Lauren (Sarasin). I'm not sure why you felt the need to publically slag my shop. When you were a child you used to come to my house and I tried to encourage you into the hobby. Since you have been an adult I have further encouraged you, you even did you're work experience here at Coast to Coast. I tried to help you when you worked at Petmania, who I now see you similarily want to slag off on this post, and I tried to help you when you tried your failed attempt at opening a shop of your own. Coast to Coast is succesfull because it does a good job - sure things arent perfect, no where is, but it is still the market leader for a reason. Not only does it, on the whole have lots of happy customers, but it has never run into problems with the council licensing, nor have any sort of legal action pertaining to animal cruelty. So yes on the whole, your comments are obviously with their own agenda - and more than a tad hypocritical. Good luck in the future.

There seems to be an influx of new shops selling reptiles around the North East, Monument Aquatics, Penshaw Aquatics and Reptiles, Julies pets, Cyber Aquatics, Tropical Team - if any one wants contact details for them I hold all their details on Zoo Logics data base - along with some of the more established such as Dunsten Aquatics, Petmania and North East Exotics. Cant comment on how good or bad they all are - best to visit to make your own minds up. Just dont take comments on forums at face value - often comments are made with an agenda.

Thats without stating the obvious that some shop keepers may take exception to such comments and want to take legal action against you for making such comments as Laurens and Mark and Wendy's.


----------



## moonlight (Jun 30, 2007)

I have only been to animal allsorts once so cant really comment 
Coast 2 Coast are excellent in my opinion and will help you with after care or even advice about an animal you have bought elsewhere, 
same with Penshaw Aquatics (Brian I think the owner is) excellent quality animals, reasonably priced and again excellent advice, fins paws and claws I only use for livefood or mice


----------



## bubbs_87 (Jun 24, 2008)

Penshaw aquatics is the only place (bar coast to coast) that i trust for my advice, animals and food. But i'm in there evey week.
If it wasnt for them, it would be coast to coast without fail, ive been there and know someone who works there and cant speak highly enough of them or the way they keep their animals. 

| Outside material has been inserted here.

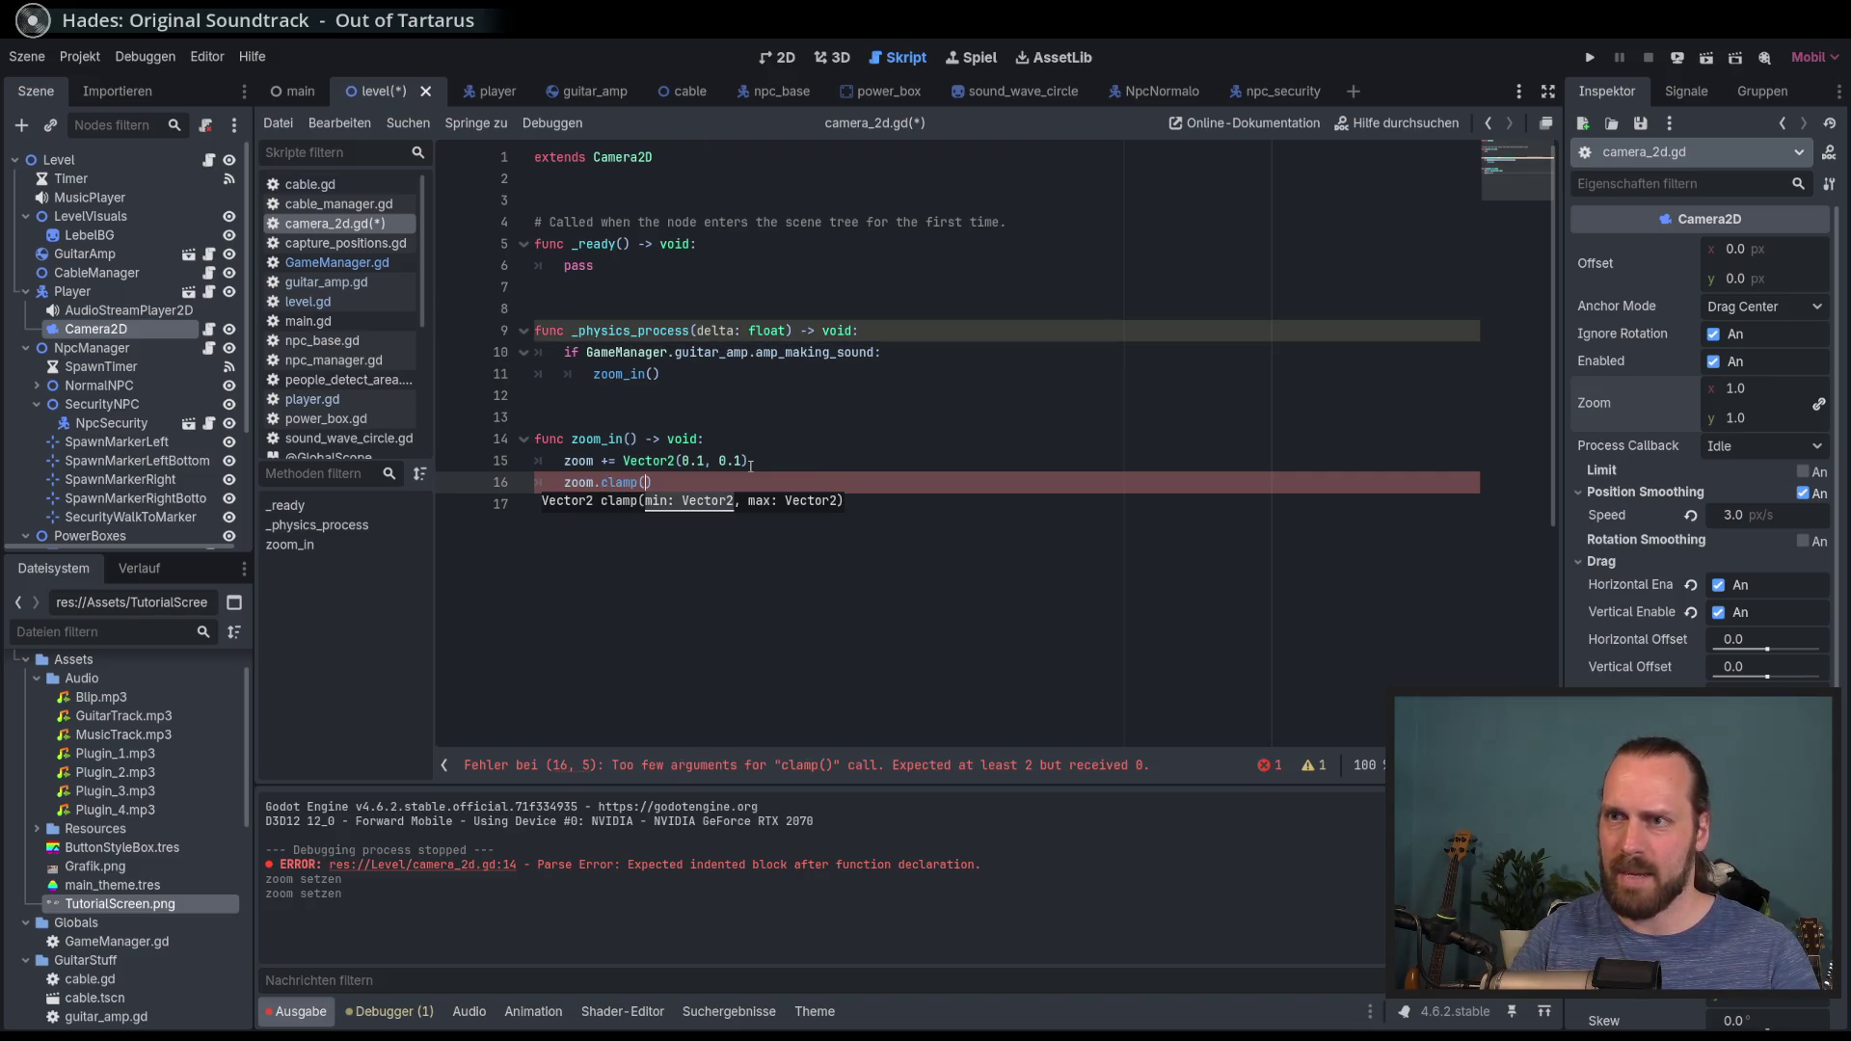
text(Vec)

The way i see it is if you see the animals in the shop all looking lively, healthy, clean and provided with food and water, then obviously someone in the shop is doing something right......


----------



## Mr-T (Jan 25, 2007)

Well said Kev, I thoroughly recommend coast 2 coast as kev has gone to great lengths to obtain me a particular morph of leopard gecko that was proving difficult to get. The help they gave me was second to none and aftercare was fantastic and there really arent many shops who will go to the lengths they did for me!!!
I myself recently started working in the aquatics section of petmania and am currently overhauliing it and sorting it out. Before I started the reptiles were moved into there own shop 2 doors down and since being there I can't help but notice how dedicated johnny (there reptile guy) is to the care and maintainence of the reps. Hes always the first person in and almost guaranteed to be the last person home and often does 90 hour weeks to ensure the best possible welfare for the reptiles in his care. (all this without overtime :O)
In a nutshell the guy knows his stuff!!


----------



## LauraN (Jan 10, 2008)

*Serpentus Exotics*

Serpentus Exotics in Townhill, Dunfermline, Fife.

They're fantastic, amazing people, well looked after and healthy reptiles. They even have reptiles that are locally bred which is great as they have a bit of history to go with them :2thumb:

Live food, frozen food, equipment, accessories etc are all decent prices, nothing is over priced.

Always give good friendly advice when needed and your always made to feel welcome.


----------



## jonnyboy (Apr 22, 2008)

Im from boldon in south shields, and I dont drive so fins paws and claws is the only place I go for frozen mice and stuff, I cant afford to pay pet shop prices for reptiles!!!

Ive bought 2 corns from harton aquatics, his prices arent too bad but the animals are!


----------